Settimana scorsa ho partecipato al congresso FIPP di Nuova Delhi.
Ci tornerò su per commenti e impressioni, intanto inizio a pubblicare le slide del mio intervento all’interno del panel sulla monetizzazione dei contenuti.
La musica fa più bello il mondo
Settimana scorsa ho partecipato al congresso FIPP di Nuova Delhi.
Ci tornerò su per commenti e impressioni, intanto inizio a pubblicare le slide del mio intervento all’interno del panel sulla monetizzazione dei contenuti.
Tutto giusto, tutto condivisibile, però…
ok, si può puntare sui contenuti add value, lo facciamo anche noi, ma questo significa un totale cambiamento del business. Il content providing è un’attività che non può svolgere un giornalista, ma un ufficio statistico, oppure una società di consulenza. Le case editrici possono affiliarsi a loro e proporre piattaforme comunicative vincenti, ma che fare del passato? non è solo una questione di modelli, ma anche di persone… Quello che lei sta dicendo nella presentazione, tra le righe, è che il modello del giornalismo B2B non ha più motivo di esistere, perché nessuno è disposto a pagare per questo tipo di contenuto. Andrebbe da se, quindi, che il giornalismo dovrebbe essere ripagato in altro modo… magari con la pubblicità, ma per questo aspetterò il suo intervento di domani (in ANES), nella speranza di poter dire ai (pochi) bravi giornalisti b2b che per loro c’è un futuro.
Sì e no.
Questi modelli sembrano così distanti da quello che intendiamo per “editoria” e “giornalismo”, che appaiono come un altro settore.
In parte lo sono e sono stati presentati solo per assonanza, per capire cosa ci insegnano sul modo di farsi pagare i contenuti. In parte no, sono semplicemente un modo diverso di interpretare un mestiere antico, che è quello di raccogliere, cucinare e diffondere notizie e informazioni. Come si fa alla Reuter a distinguere l’informazione “giornalistica” dall’informazione “dati” sulle società quotate etc? E il modello Financial Times non si sta spostando dalla prima alla seconda, guadagnando un pacco di soldi nella transizione? Hanno più dignità editoriale le meteorine o i servizi professionali di elaborazione delle previsioni atmosferiche?
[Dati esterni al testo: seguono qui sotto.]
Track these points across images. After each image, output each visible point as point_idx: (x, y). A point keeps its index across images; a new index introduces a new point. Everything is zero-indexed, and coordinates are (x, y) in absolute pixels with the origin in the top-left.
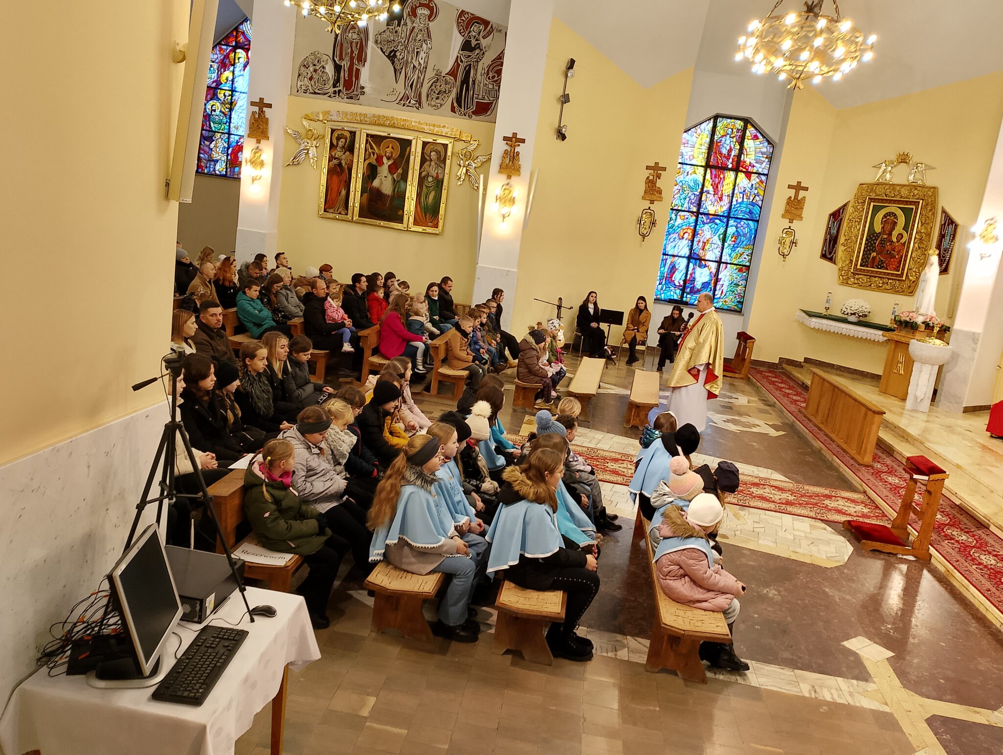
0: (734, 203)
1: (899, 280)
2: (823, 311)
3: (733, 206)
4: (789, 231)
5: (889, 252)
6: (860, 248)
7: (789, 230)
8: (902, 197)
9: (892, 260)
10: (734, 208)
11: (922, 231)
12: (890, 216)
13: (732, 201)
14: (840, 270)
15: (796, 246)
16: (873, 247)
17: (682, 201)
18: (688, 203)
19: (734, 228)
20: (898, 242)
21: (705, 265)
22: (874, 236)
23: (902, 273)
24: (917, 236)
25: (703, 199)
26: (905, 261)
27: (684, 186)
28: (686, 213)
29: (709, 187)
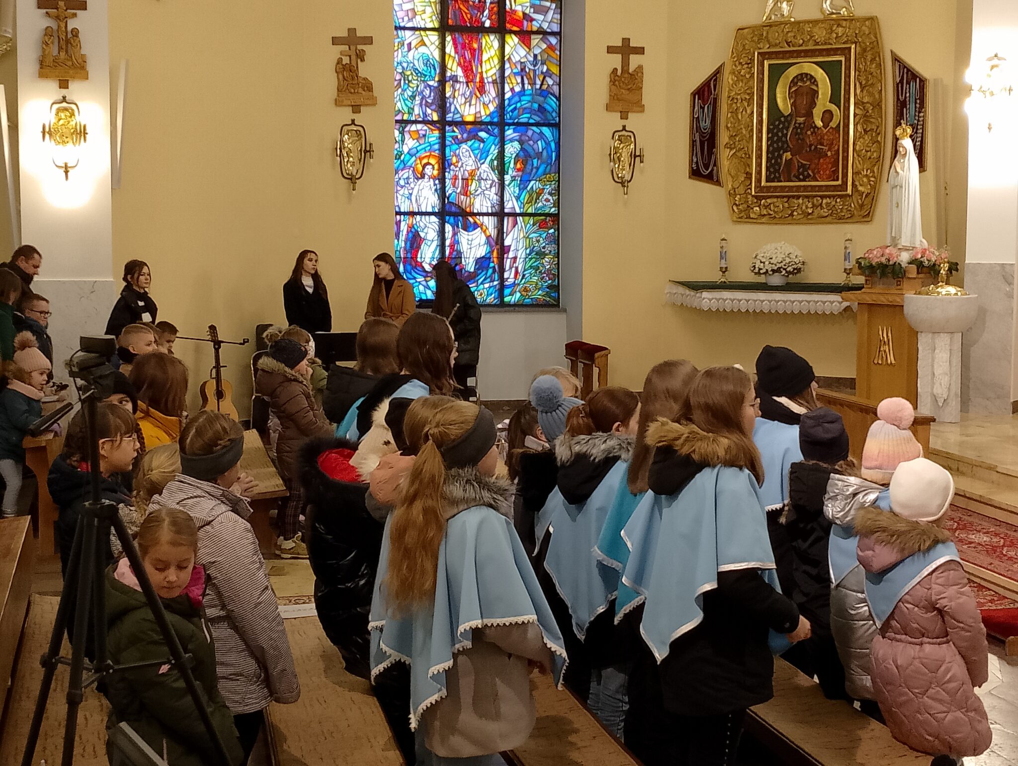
0: (508, 95)
1: (840, 197)
2: (716, 277)
3: (506, 102)
4: (624, 135)
5: (813, 147)
6: (760, 148)
7: (624, 133)
8: (817, 44)
9: (821, 160)
10: (509, 105)
11: (866, 100)
12: (802, 80)
13: (503, 94)
14: (732, 194)
15: (642, 162)
16: (783, 143)
17: (409, 104)
18: (421, 105)
19: (516, 144)
20: (825, 126)
21: (475, 222)
22: (780, 122)
23: (845, 183)
24: (856, 112)
25: (448, 95)
26: (846, 159)
27: (408, 73)
28: (419, 126)
29: (454, 68)
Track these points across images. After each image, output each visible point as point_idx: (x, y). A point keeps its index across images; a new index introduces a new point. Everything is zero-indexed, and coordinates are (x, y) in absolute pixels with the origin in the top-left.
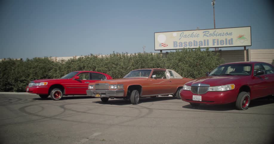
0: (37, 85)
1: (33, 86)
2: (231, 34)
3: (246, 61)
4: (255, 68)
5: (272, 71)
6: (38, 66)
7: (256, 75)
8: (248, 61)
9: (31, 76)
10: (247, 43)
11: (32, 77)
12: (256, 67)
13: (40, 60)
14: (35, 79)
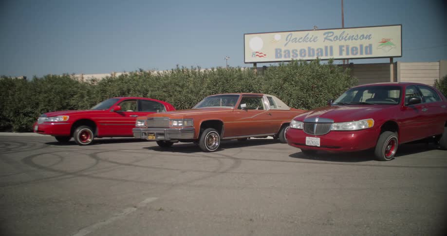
0: (52, 120)
1: (45, 122)
2: (369, 37)
3: (392, 82)
4: (407, 94)
5: (433, 98)
6: (52, 88)
7: (408, 105)
8: (396, 81)
9: (41, 106)
10: (395, 51)
11: (44, 108)
12: (409, 92)
13: (56, 79)
14: (48, 111)
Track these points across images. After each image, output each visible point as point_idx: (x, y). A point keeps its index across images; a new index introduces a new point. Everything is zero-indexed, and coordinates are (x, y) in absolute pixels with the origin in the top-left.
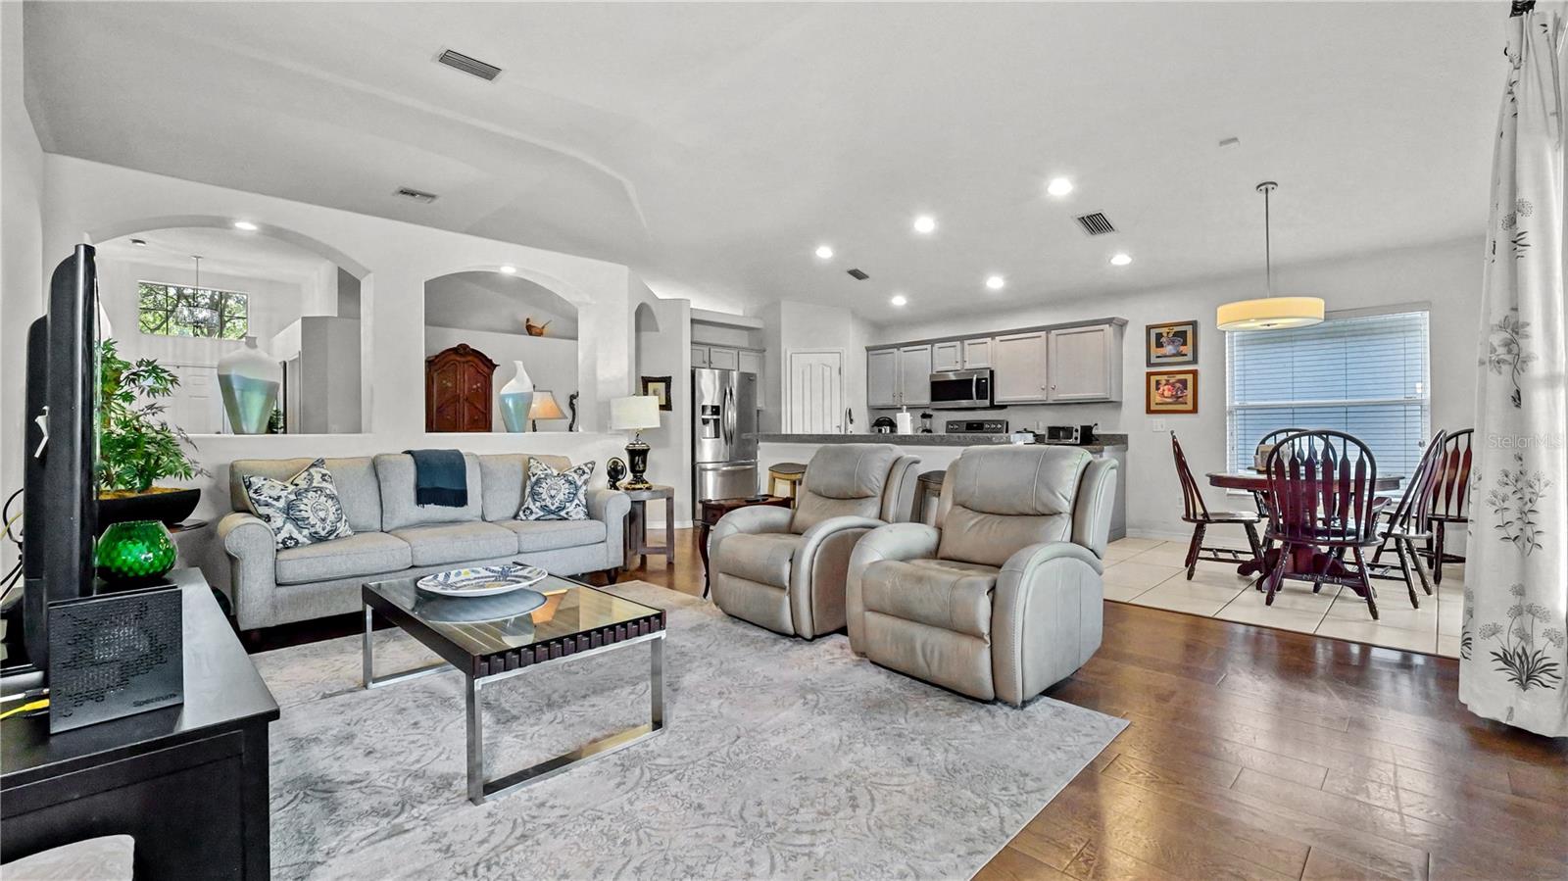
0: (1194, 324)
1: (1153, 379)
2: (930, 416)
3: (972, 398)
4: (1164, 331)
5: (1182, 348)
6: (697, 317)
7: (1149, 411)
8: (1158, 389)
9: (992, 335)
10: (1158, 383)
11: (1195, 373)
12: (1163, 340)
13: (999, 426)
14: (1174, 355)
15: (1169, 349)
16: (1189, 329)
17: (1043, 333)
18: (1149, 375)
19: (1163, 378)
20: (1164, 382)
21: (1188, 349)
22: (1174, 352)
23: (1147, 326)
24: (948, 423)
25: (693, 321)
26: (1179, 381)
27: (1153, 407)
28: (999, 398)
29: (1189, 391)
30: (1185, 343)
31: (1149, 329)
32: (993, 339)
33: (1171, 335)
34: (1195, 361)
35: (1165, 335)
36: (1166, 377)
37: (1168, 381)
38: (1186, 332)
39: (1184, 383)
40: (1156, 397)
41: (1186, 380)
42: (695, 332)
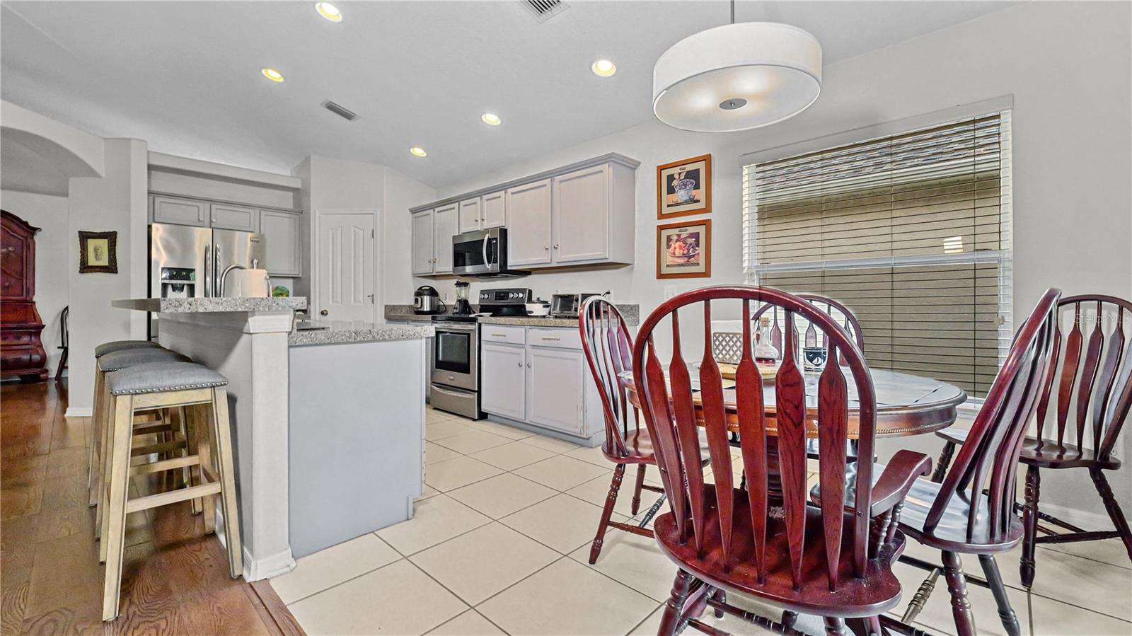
0: (707, 159)
1: (665, 233)
2: (466, 284)
3: (483, 263)
4: (675, 171)
5: (694, 192)
6: (156, 162)
7: (661, 276)
8: (669, 246)
9: (504, 187)
10: (669, 239)
11: (707, 223)
12: (675, 183)
13: (521, 295)
14: (686, 202)
15: (681, 195)
16: (701, 166)
17: (547, 181)
18: (661, 228)
19: (674, 232)
20: (675, 238)
21: (700, 194)
22: (686, 198)
23: (658, 167)
24: (483, 292)
25: (151, 168)
26: (691, 236)
27: (665, 271)
28: (513, 262)
29: (701, 250)
30: (697, 187)
31: (661, 169)
32: (506, 190)
33: (682, 177)
34: (707, 209)
35: (676, 176)
36: (676, 231)
37: (679, 236)
38: (698, 170)
39: (696, 236)
40: (668, 259)
41: (698, 234)
42: (153, 181)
“Sopravviverà il modello giornalistico B2B?” chiedi tu (dai, almeno sul blog diamoci del tu). Io chioserei: sopravviverà il modello giornalistico B2B nel suo format attuale? Io penso di sì, ma sarà un business più piccolo che nel passato, e sempre più piccolo man mano che passa il tempo. Parliamoci chiaro, se quel modello non si stesse contraendo, non staremmo qui a parlarne. Se si contrae, si contrae, Vogliamo sperare che la tendenza si inverta? O che riusciamo a trovare il modo di farci pagare in modo diverso le stesse cose?
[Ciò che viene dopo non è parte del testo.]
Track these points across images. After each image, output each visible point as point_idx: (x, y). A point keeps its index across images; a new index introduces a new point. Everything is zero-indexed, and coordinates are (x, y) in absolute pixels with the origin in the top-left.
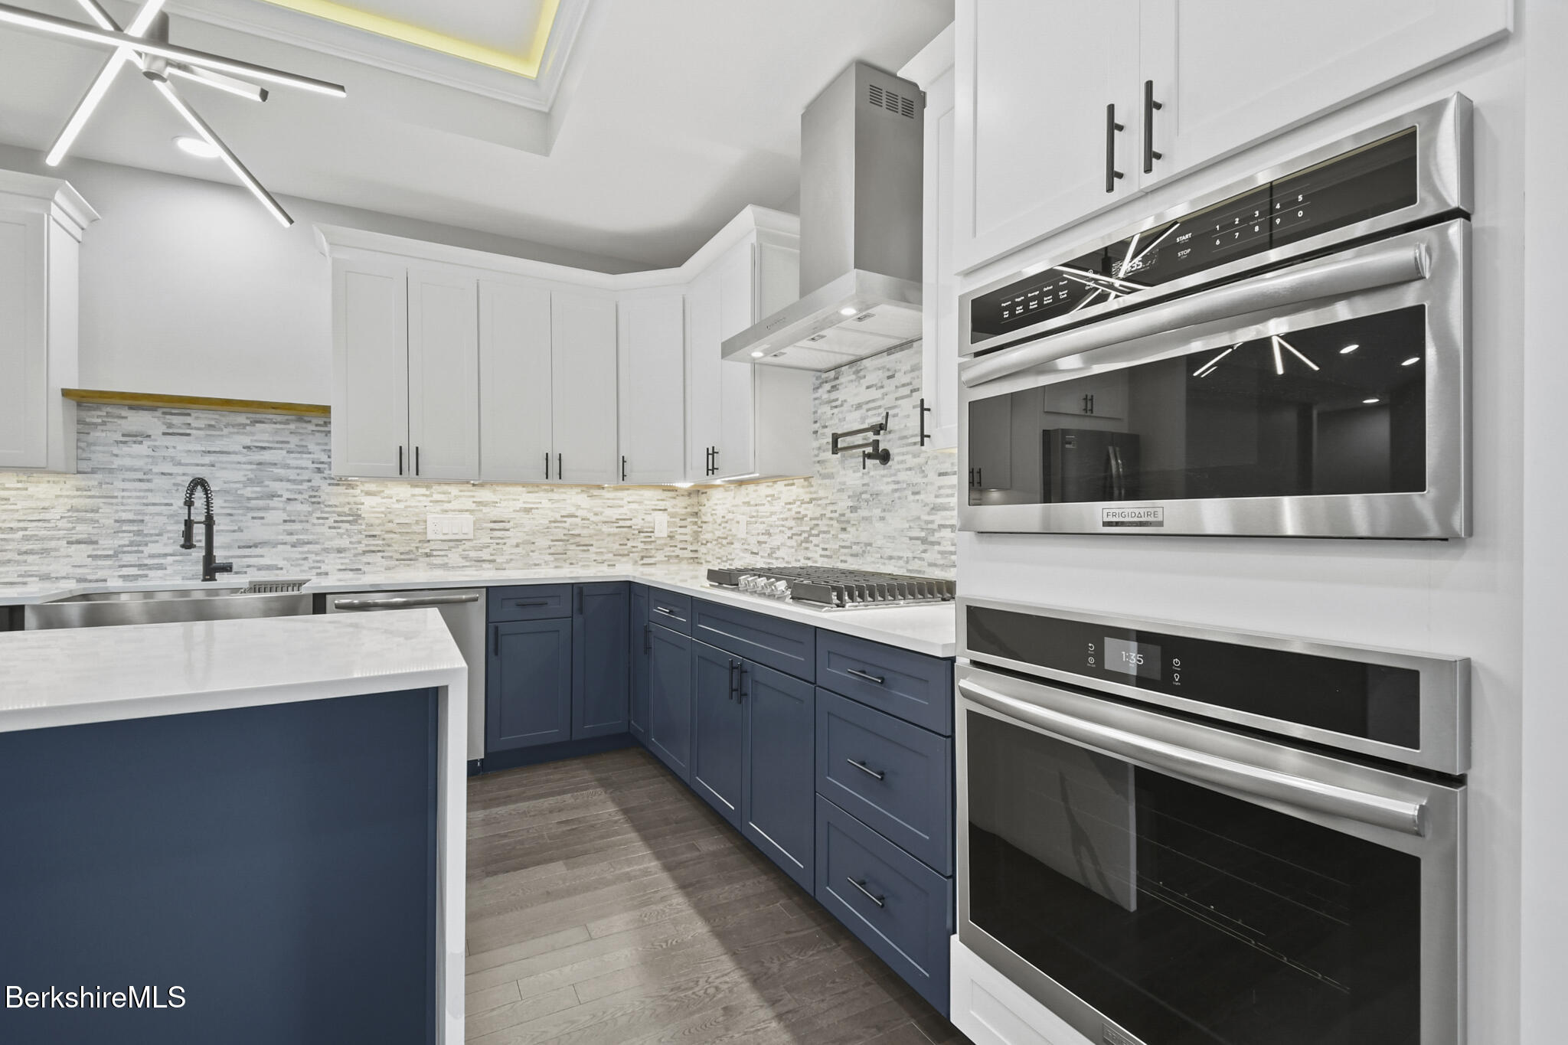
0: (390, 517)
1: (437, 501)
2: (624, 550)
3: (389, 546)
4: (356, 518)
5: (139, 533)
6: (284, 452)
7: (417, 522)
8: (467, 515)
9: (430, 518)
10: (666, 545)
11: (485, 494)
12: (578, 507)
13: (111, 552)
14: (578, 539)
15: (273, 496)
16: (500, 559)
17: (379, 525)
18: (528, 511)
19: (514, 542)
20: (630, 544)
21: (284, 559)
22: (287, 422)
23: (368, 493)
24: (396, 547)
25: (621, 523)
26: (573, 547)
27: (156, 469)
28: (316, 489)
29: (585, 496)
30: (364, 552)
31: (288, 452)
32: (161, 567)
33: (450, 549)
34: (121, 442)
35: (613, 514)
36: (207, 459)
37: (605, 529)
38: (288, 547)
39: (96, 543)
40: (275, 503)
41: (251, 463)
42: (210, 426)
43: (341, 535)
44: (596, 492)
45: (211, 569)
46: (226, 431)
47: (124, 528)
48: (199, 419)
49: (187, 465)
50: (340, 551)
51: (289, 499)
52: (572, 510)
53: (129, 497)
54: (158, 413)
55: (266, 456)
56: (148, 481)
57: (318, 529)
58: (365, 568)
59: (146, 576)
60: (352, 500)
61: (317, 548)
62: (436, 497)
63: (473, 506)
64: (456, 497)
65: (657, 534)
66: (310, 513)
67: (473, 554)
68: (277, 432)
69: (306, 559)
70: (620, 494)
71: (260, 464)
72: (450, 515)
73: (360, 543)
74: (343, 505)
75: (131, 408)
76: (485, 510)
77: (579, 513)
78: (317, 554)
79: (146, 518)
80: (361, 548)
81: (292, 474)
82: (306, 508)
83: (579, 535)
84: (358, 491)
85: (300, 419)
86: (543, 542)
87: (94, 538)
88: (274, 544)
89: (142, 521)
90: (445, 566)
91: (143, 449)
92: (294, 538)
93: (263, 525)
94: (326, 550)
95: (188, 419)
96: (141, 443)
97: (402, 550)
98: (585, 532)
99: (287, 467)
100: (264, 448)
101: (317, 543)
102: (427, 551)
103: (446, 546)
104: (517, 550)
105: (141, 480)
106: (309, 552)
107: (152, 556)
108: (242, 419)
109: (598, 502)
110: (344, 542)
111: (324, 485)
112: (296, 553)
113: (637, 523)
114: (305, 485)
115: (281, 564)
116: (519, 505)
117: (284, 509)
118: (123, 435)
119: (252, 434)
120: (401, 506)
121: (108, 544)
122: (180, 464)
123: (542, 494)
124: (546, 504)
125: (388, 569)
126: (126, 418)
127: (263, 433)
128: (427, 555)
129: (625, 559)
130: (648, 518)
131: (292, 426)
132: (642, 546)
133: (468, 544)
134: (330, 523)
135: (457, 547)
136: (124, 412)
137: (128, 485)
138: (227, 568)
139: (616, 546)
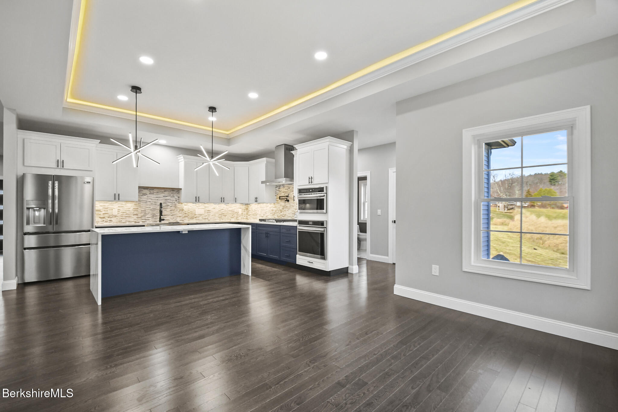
0: (189, 210)
1: (197, 207)
2: (233, 217)
3: (189, 216)
4: (183, 210)
5: (145, 213)
6: (170, 197)
7: (194, 211)
8: (203, 209)
9: (196, 210)
10: (241, 215)
11: (206, 205)
12: (224, 208)
13: (140, 217)
14: (224, 214)
15: (168, 206)
16: (209, 219)
17: (187, 211)
18: (214, 208)
19: (212, 215)
20: (234, 215)
21: (170, 218)
22: (170, 191)
23: (185, 205)
24: (190, 216)
25: (232, 211)
26: (223, 216)
27: (148, 201)
28: (176, 204)
29: (225, 205)
30: (184, 217)
31: (171, 197)
32: (149, 220)
33: (200, 216)
34: (142, 196)
35: (231, 209)
36: (157, 199)
37: (229, 212)
38: (170, 216)
39: (138, 215)
40: (169, 207)
41: (164, 199)
42: (157, 192)
43: (180, 213)
44: (227, 204)
45: (161, 220)
46: (160, 193)
47: (143, 212)
48: (155, 191)
49: (153, 200)
50: (180, 217)
51: (171, 206)
52: (223, 208)
53: (143, 206)
54: (148, 190)
55: (167, 198)
56: (147, 203)
57: (176, 212)
58: (184, 220)
59: (146, 221)
60: (182, 206)
61: (176, 216)
62: (197, 206)
63: (204, 208)
64: (201, 206)
65: (239, 213)
66: (174, 209)
67: (204, 217)
68: (169, 193)
69: (174, 218)
70: (232, 205)
71: (166, 199)
72: (200, 209)
73: (183, 215)
74: (180, 207)
75: (144, 189)
76: (206, 208)
77: (224, 209)
78: (176, 217)
79: (146, 210)
80: (184, 216)
81: (171, 201)
82: (174, 208)
83: (224, 213)
84: (183, 205)
85: (173, 191)
86: (217, 215)
87: (138, 214)
88: (168, 215)
89: (145, 211)
90: (199, 220)
91: (145, 197)
92: (172, 214)
93: (167, 211)
94: (177, 216)
95: (153, 191)
96: (145, 196)
97: (191, 216)
98: (225, 213)
99: (171, 200)
100: (166, 196)
101: (176, 215)
102: (195, 217)
103: (199, 216)
104: (212, 217)
105: (145, 203)
106: (174, 217)
107: (147, 218)
108: (163, 191)
109: (228, 206)
110: (181, 215)
111: (177, 203)
112: (172, 217)
113: (235, 211)
114: (174, 203)
115: (170, 219)
116: (213, 207)
117: (170, 208)
118: (143, 194)
119: (164, 193)
120: (191, 208)
121: (140, 215)
122: (152, 200)
123: (217, 205)
124: (218, 207)
125: (188, 220)
126: (143, 191)
127: (166, 193)
128: (196, 218)
129: (233, 218)
130: (238, 210)
131: (171, 192)
132: (236, 216)
133: (203, 215)
134: (178, 211)
135: (201, 216)
136: (143, 190)
137: (143, 204)
138: (164, 220)
139: (231, 216)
Come è stato detto al convegno FIPP; “se continuate a fare le cose che facevate prima, come potete pensare di avere risultati diversi”? Bisogna fare cose diverse, che assomiglino o no al format tradizionale.
Non è solo un problema dell’editoria. Una volta i telefoni servivano per telefonare, ma per una società di telefonia sarebbe perdente sostenere la stessa cosa adesso. E’ un problema per loro? No, solo per quelli che si evolvono male, per gli altri è una grande opportunità. Perché noi dell’editoria dovremmo sentirci fedeli, legati per la vita a un certo modo di fare il mestiere?